What the task asks: Which lines below hold the word "using"? Report each one.

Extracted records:
━━━

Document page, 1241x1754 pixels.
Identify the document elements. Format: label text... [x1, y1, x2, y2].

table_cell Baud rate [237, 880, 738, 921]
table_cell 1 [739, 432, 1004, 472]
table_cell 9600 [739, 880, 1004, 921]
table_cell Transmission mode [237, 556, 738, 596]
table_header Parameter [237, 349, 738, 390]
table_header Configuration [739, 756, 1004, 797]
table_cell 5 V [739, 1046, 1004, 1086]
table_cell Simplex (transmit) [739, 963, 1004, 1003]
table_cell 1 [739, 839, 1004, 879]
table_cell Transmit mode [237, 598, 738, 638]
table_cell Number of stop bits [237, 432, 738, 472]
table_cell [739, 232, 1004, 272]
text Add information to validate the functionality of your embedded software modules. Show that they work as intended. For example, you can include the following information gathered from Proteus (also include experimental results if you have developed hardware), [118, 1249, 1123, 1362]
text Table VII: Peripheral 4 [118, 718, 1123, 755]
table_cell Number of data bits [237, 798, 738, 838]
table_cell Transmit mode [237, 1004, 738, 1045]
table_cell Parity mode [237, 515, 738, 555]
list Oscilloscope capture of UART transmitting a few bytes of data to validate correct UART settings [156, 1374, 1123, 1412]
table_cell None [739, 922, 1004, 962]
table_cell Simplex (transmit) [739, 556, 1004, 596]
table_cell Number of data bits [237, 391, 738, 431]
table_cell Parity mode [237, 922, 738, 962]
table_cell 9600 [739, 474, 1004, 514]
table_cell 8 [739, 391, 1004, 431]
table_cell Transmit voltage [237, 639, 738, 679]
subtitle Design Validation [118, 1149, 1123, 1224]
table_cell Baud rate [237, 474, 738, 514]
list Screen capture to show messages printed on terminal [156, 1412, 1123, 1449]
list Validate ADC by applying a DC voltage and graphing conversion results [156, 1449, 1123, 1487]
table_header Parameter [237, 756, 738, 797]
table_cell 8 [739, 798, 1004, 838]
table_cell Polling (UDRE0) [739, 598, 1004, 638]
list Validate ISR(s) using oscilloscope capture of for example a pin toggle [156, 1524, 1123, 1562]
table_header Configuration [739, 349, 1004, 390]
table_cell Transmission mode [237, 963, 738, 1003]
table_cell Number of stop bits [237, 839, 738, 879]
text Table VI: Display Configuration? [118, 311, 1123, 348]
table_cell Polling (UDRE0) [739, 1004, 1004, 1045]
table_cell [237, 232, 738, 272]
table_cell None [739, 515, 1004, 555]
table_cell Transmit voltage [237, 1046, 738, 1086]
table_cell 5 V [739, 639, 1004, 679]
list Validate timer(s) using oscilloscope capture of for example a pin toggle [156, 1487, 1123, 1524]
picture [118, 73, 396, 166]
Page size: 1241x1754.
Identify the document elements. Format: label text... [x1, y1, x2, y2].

━━━

Solved exercise:
list Validate ISR(s) using oscilloscope capture of for example a pin toggle [156, 1524, 1123, 1562]
list Validate timer(s) using oscilloscope capture of for example a pin toggle [156, 1487, 1123, 1524]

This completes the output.